Two hours later, as the remnants of the flight passed over northern Bougainville, Jack Read counted only eight survivors.

V
AST QUANTITIES OF MUNITIONS, EQUIPMENT,
and supplies remained to be brought ashore. A thousand drums of aviation gasoline for Gavutu, 1,500 drums for Guadalcanal; small arms and machine-gun ammunition; aviation lubricating oil, engine spares, radio equipment, water distillation equipment, and water cans. Semaphore flags, Aldis lamps, smoke signaling devices, binoculars, typewriters, pencils, message blanks. Sixty days' rations for all troops.
24
Crates and drums had been landed haphazardly on Beach Red, and the shoreline was so congested with unsorted supplies that General Vandegrift had to ask Turner to suspend landing operations. With no advanced port facilities available, everything had to be transferred into small craft, manhandled up the beach, and sorted into supply dumps. Two days of air attacks had left barely a scratch on the fleet, but the recurring threats had required Turner's ships to maneuver evasively for hours on end, during which time nothing could be unloaded.

The danger of beach congestion had been anticipated, but in the rush to plan and execute
WATCHTOWER
, the commanders had never faced it squarely. The landing craft were poor substitutes for proper cargo lighters.

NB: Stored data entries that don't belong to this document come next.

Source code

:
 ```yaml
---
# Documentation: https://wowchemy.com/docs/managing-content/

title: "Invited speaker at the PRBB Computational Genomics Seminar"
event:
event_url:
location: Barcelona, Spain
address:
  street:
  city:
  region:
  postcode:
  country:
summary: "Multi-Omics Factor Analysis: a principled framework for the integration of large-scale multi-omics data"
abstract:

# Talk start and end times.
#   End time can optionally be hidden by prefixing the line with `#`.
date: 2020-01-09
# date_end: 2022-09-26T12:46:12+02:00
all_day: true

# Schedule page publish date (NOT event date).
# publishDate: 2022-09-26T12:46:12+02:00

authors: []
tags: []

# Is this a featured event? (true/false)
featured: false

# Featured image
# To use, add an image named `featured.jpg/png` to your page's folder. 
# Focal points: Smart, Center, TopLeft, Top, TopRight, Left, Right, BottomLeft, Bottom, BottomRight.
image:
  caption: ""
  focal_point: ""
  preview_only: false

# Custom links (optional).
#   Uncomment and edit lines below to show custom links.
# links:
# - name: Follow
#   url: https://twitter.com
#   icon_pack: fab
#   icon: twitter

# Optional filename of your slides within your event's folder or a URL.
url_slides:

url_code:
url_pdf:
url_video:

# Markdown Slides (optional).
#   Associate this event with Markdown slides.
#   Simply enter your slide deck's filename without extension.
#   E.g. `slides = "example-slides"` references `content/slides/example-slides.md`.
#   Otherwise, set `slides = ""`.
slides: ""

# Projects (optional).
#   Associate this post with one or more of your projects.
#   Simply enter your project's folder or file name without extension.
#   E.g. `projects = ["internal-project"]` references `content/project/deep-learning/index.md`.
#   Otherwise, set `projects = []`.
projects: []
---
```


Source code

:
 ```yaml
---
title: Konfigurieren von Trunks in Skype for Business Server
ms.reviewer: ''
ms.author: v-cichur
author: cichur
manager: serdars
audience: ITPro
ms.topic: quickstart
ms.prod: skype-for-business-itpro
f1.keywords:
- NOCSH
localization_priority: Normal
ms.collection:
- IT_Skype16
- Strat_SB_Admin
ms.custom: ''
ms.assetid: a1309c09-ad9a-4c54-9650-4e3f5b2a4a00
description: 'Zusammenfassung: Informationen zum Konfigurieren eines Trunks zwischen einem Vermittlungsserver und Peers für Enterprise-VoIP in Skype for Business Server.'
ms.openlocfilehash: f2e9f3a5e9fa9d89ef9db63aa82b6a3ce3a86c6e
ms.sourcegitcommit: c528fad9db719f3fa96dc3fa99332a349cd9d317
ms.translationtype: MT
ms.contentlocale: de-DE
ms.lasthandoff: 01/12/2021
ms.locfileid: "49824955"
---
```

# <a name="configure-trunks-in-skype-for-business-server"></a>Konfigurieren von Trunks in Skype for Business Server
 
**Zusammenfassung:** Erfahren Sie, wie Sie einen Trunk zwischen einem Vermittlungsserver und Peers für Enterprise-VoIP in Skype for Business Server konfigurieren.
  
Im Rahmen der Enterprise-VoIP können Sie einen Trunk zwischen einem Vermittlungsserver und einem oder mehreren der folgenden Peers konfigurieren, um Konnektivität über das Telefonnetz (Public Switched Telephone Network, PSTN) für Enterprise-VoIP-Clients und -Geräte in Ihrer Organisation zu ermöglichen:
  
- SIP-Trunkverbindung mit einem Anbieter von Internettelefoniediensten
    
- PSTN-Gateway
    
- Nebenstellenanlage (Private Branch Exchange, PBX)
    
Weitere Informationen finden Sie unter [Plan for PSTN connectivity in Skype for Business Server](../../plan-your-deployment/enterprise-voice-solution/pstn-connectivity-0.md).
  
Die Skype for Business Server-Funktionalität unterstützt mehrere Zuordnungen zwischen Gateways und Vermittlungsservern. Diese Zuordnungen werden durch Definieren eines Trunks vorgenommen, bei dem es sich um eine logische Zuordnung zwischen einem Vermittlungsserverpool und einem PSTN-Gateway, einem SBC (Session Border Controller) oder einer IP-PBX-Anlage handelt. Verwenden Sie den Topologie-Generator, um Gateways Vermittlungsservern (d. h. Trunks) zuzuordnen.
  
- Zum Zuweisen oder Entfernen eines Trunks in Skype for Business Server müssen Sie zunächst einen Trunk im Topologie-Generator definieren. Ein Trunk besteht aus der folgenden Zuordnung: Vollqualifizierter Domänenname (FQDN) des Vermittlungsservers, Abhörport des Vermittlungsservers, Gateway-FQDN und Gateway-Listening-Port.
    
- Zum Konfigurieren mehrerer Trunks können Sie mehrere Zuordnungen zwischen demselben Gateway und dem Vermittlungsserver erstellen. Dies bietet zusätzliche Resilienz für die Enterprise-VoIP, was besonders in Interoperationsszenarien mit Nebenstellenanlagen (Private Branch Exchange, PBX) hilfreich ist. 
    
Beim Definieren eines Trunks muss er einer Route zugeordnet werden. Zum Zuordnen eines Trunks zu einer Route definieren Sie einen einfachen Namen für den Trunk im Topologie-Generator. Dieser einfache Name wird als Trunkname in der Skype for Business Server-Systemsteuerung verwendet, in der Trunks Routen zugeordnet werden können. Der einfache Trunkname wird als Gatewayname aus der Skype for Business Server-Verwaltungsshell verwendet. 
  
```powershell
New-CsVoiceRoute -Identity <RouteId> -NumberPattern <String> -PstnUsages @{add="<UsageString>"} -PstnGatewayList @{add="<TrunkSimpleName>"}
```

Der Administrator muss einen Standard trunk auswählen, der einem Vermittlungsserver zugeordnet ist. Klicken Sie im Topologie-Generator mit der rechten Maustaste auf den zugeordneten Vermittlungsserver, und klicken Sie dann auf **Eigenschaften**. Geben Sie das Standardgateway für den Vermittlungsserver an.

Navy beachmasters had neither the training nor the experience to do the job properly—but even if they had, there were not enough laborers. Turner's operation plan specified that “Shore Party Commanders will call upon troop commanders in their immediate vicinity for assistance in handling supplies from landing beaches to dumps. Prisoners and stragglers will be used to assist in this task.”
25
But no marine unit had been detailed to the task in advance, and the navy boat crews were not numerous enough to do the work. More hands were needed on the beaches.